L’avenir de la sidérurgie française en question
L’investissement de 1,8 milliard d’euros pour la décarbonation du site de Dunkerque, que l’État français avait proposé de soutenir à hauteur de 850 millions, a été récemment suspendu par ArcelorMittal. Cette décision me semble symptomatique d’une stratégie plus large.
En mars, j’assistais à une conférence où Sophie Binet, secrétaire générale de la CGT, dénonçait la « stratégie cynique » du groupe consistant à « laisser l’outil industriel en France et en Europe mourir à petit feu ». Cette analyse rejoint celle de nombreux experts industriels que j’ai pu interviewer ces derniers mois.
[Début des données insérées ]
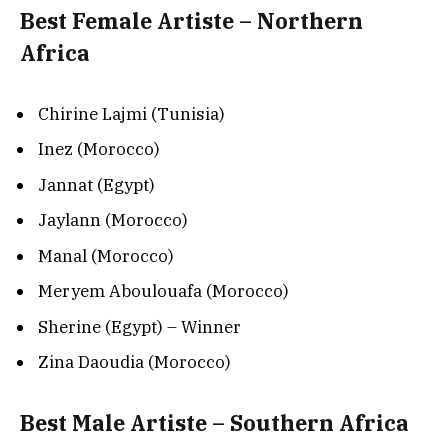
Best Female Artiste – Northern
Africa
Chirine Lajmi (Tunisia)
Inez (Morocco)
Jannat (Egypt)
Jaylann (Morocco)
Manal (Morocco)
Meryem Aboulouafa (Morocco)
Sherine (Egypt) – Winner
Zina Daoudia (Morocco)
Best Male Artiste – Southern Africa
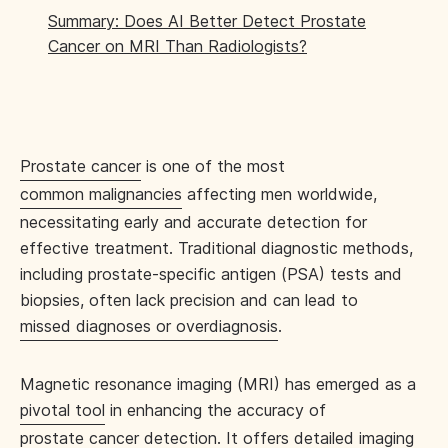
Summary: Does AI Better Detect Prostate
Cancer on MRI Than Radiologists?
Prostate cancer
is one of the most
common malignancies
affecting men worldwide,
necessitating early and accurate detection for
effective treatment. Traditional diagnostic methods,
including prostate-specific antigen (PSA) tests and
biopsies, often lack precision and can lead to
missed diagnoses or overdiagnosis
.
Magnetic resonance imaging (MRI) has emerged as a
pivotal tool
in enhancing the accuracy of
prostate cancer detection
. It offers detailed imaging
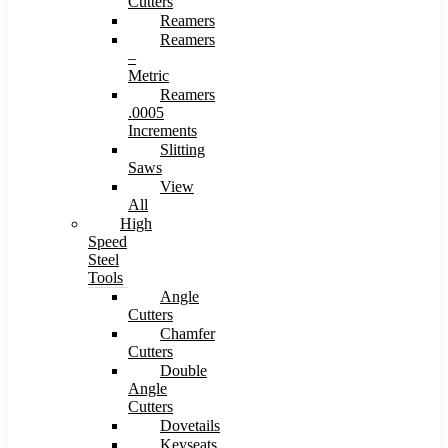
Cutters
Reamers
Reamers
–
Metric
Reamers
.0005
Increments
Slitting
Saws
View
All
High
Speed
Steel
Tools
Angle
Cutters
Chamfer
Cutters
Double
Angle
Cutters
Dovetails
Keyseats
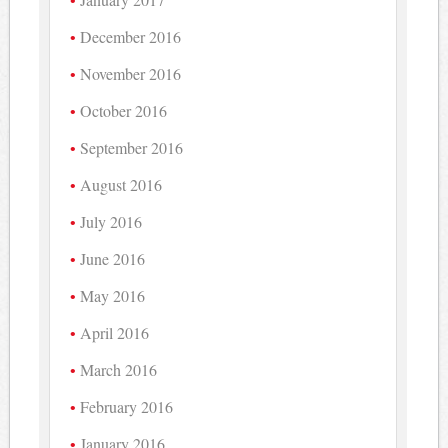
December 2016
November 2016
October 2016
September 2016
August 2016
July 2016
June 2016
May 2016
April 2016
March 2016
February 2016
January 2016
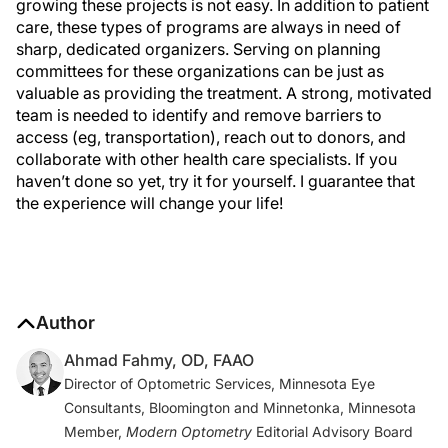
growing these projects is not easy. In addition to patient
care, these types of programs are always in need of
sharp, dedicated organizers. Serving on planning
committees for these organizations can be just as
valuable as providing the treatment. A strong, motivated
team is needed to identify and remove barriers to
access (eg, transportation), reach out to donors, and
collaborate with other health care specialists. If you
haven’t done so yet, try it for yourself. I guarantee that
the experience will change your life!
Author
Ahmad Fahmy, OD, FAAO
Director of Optometric Services, Minnesota Eye
Consultants, Bloomington and Minnetonka, Minnesota
Member,
Modern Optometry
Editorial Advisory Board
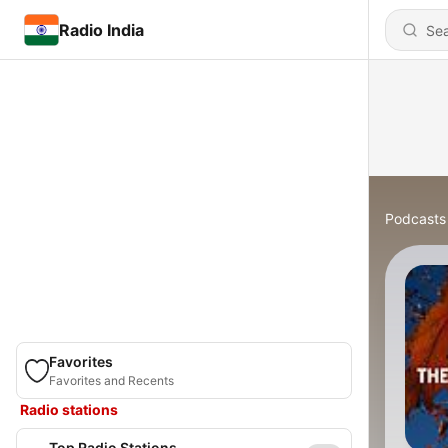
Radio India
Podcasts
Favorites
Favorites and Recents
Radio stations
Top Radio Stations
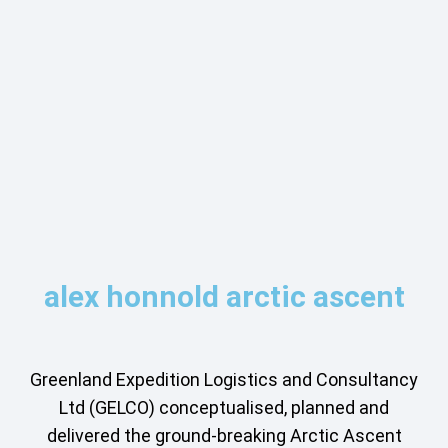
alex honnold arctic ascent
Greenland Expedition Logistics and Consultancy
Ltd (GELCO) conceptualised, planned and
delivered the ground-breaking Arctic Ascent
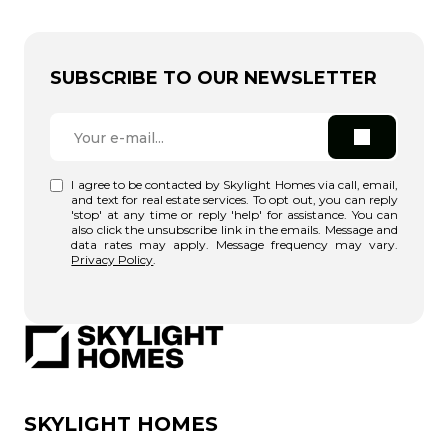
SUBSCRIBE TO OUR NEWSLETTER
I agree to be contacted by Skylight Homes via call, email,
and text for real estate services. To opt out, you can reply
'stop' at any time or reply 'help' for assistance. You can
also click the unsubscribe link in the emails. Message and
data rates may apply. Message frequency may vary.
Privacy Policy
.
SKYLIGHT HOMES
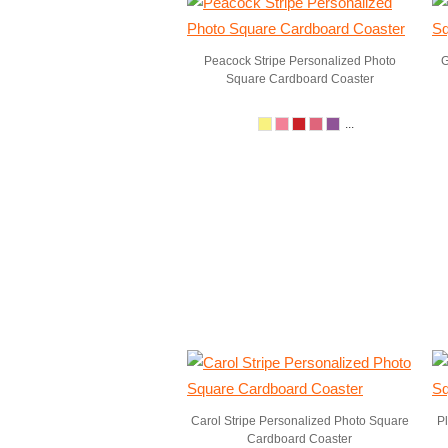
Peacock Stripe Personalized Photo
G
Square Cardboard Coaster
...
Carol Stripe Personalized Photo Square
P
Cardboard Coaster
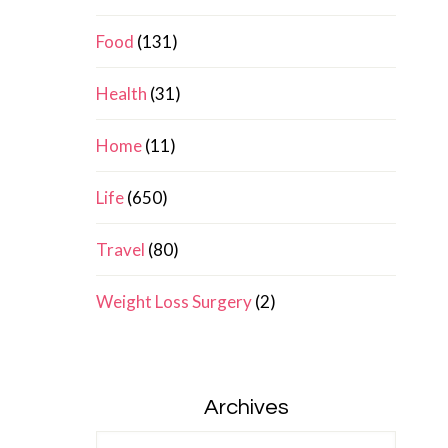
Food
(131)
Health
(31)
Home
(11)
Life
(650)
Travel
(80)
Weight Loss Surgery
(2)
Archives
Archives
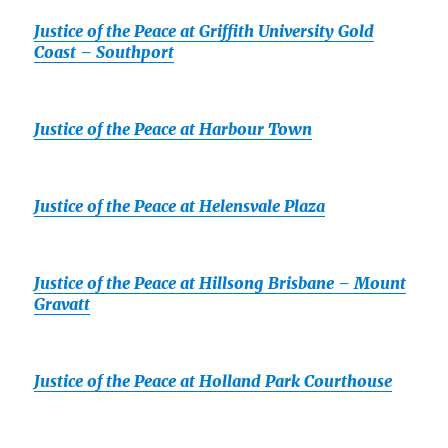
Justice of the Peace at Griffith University Gold
Coast – Southport
Justice of the Peace at Harbour Town
Justice of the Peace at Helensvale Plaza
Justice of the Peace at Hillsong Brisbane – Mount
Gravatt
Justice of the Peace at Holland Park Courthouse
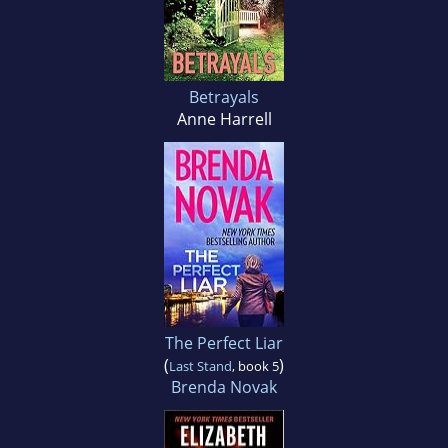
Betrayals
Anne Harrell
The Perfect Liar
(
)
Last Stand
, book 5
Brenda Novak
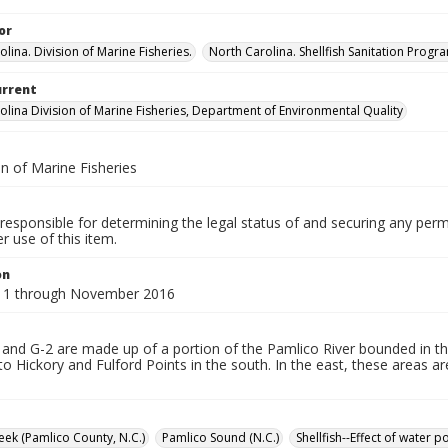
or
lina. Division of Marine Fisheries.
North Carolina. Shellfish Sanitation Progr
urrent
olina Division of Marine Fisheries, Department of Environmental Quality
n of Marine Fisheries
responsible for determining the legal status of and securing any perm
 use of this item.
on
11 through November 2016
and G-2 are made up of a portion of the Pamlico River bounded in th
to Hickory and Fulford Points in the south. In the east, these areas 
ek (Pamlico County, N.C.)
Pamlico Sound (N.C.)
Shellfish--Effect of water 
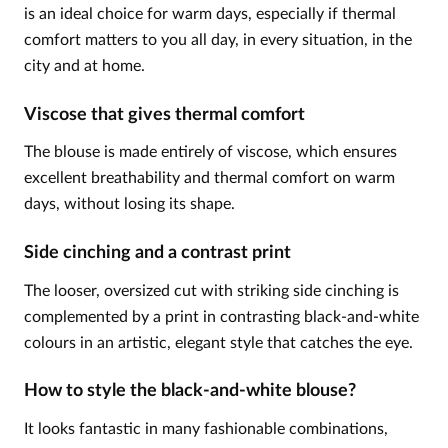
is an ideal choice for warm days, especially if thermal
comfort matters to you all day, in every situation, in the
city and at home.
Viscose that gives thermal comfort
The blouse is made entirely of viscose, which ensures
excellent breathability and thermal comfort on warm
days, without losing its shape.
Side cinching and a contrast print
The looser, oversized cut with striking side cinching is
complemented by a print in contrasting black-and-white
colours in an artistic, elegant style that catches the eye.
How to style the black-and-white blouse?
It looks fantastic in many fashionable combinations,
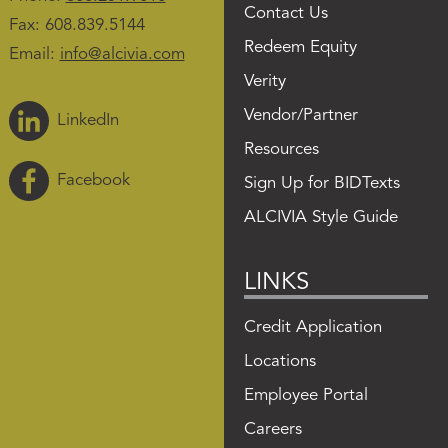
Contact Us
Fax: 608.839.5144
Redeem Equity
Email:
info@alcivia.com
Verity
Vendor/Partner
LinkedIn
Resources
Facebook
Sign Up for BIDTexts
ALCIVIA Style Guide
LINKS
Credit Application
Locations
Employee Portal
Careers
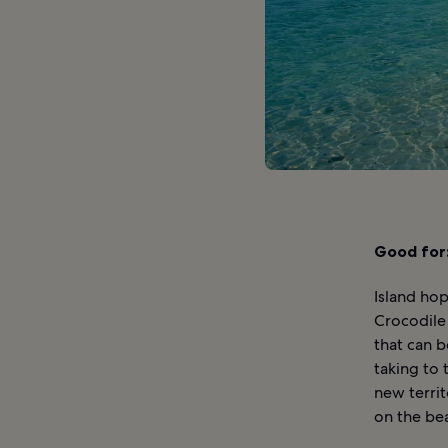
Good for
Island hop
Crocodile 
that can b
taking to
new territ
on the bea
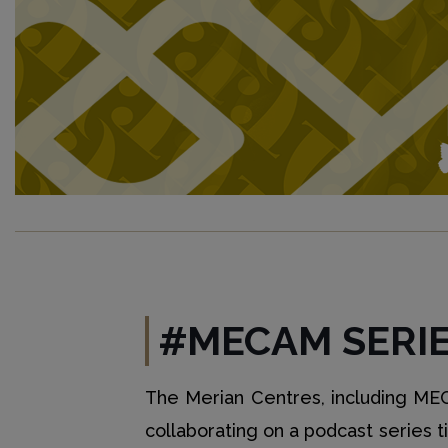
#MECAM SERI
The Merian Centres, including MECA
collaborating on a podcast series t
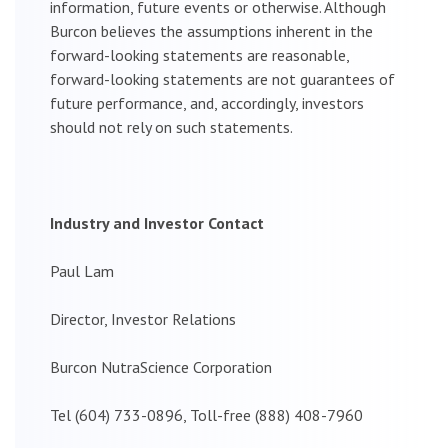
information, future events or otherwise. Although
Burcon believes the assumptions inherent in the
forward-looking statements are reasonable,
forward-looking statements are not guarantees of
future performance, and, accordingly, investors
should not rely on such statements.
Industry and Investor Contact
Paul Lam
Director, Investor Relations
Burcon NutraScience Corporation
Tel (604) 733-0896, Toll-free (888) 408-7960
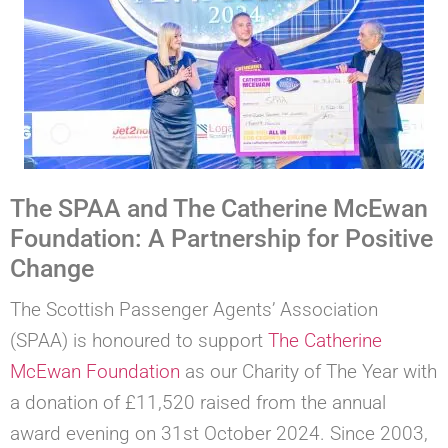
The SPAA and The Catherine McEwan
Foundation: A Partnership for Positive
Change
The Scottish Passenger Agents’ Association
(SPAA) is honoured to support
The Catherine
McEwan Foundation
as our Charity of The Year with
a donation of £11,520 raised from the annual
award evening on 31st October 2024. Since 2003,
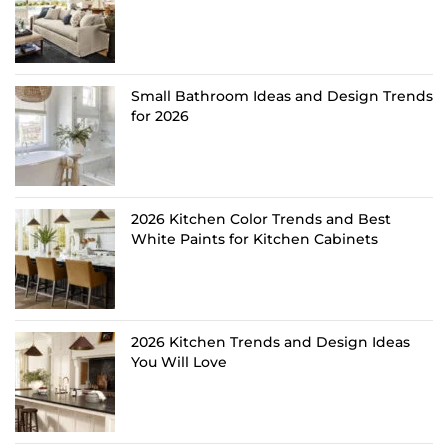
Small Bathroom Ideas and Design Trends
for 2026
2026 Kitchen Color Trends and Best
White Paints for Kitchen Cabinets
2026 Kitchen Trends and Design Ideas
You Will Love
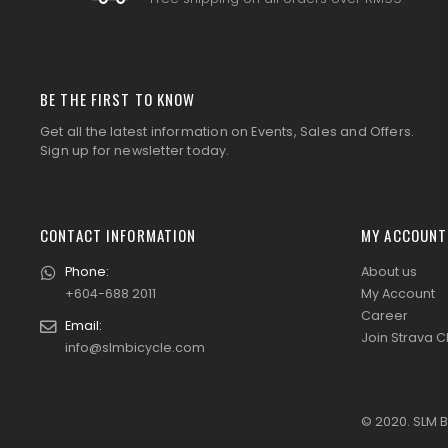
BE THE FIRST TO KNOW
Get all the latest information on Events, Sales and Offers.
Sign up for newsletter today.
CONTACT INFORMATION
MY ACCOUNT
Phone:
About us
+604-688 2011
My Account
Career
Email:
Join Strava C
info@slmbicycle.com
© 2020. SLM B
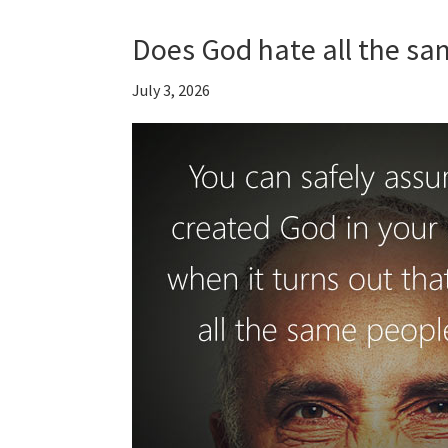
Does God hate all the sa
July 3, 2026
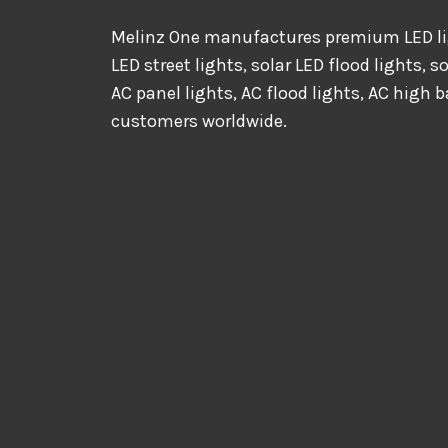
Melinz One manufactures premium LED lig
LED street lights, solar LED flood lights, s
AC panel lights, AC flood lights, AC high b
customers worldwide.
Marc Ferracci, ministre de l’Industrie, a réagi en déclarant que « ces projets de décarbonation doivent participer au maintien de l’emploi ». De son côté, le sénateur du Nord Franck Dhersin a évoqué la possibilité d’une nationalisation si les réponses d’ArcelorMittal concernant les investissements futurs n’étaient pas satisfaisantes.
Après avoir suivi l’évolution du secteur pendant des années, je crains que nous n’assistions qu’au début d’une vague plus large de restructurations. L’exemple récent de ThyssenKrupp (11 000 postes supprimés) en Allemagne et les difficultés de British Steel au Royaume-Uni illustrent la fragilité de la sidérurgie européenne face à la concurrence mondiale.
La question qui me taraude, et que je pose régulièrement à mes sources dans le secteur : peut-on encore sauver l’industrie sidérurgique française sans une politique industrielle européenne ambitieuse et coordonnée? Les réponses que j’obtiens sont rarement optimistes.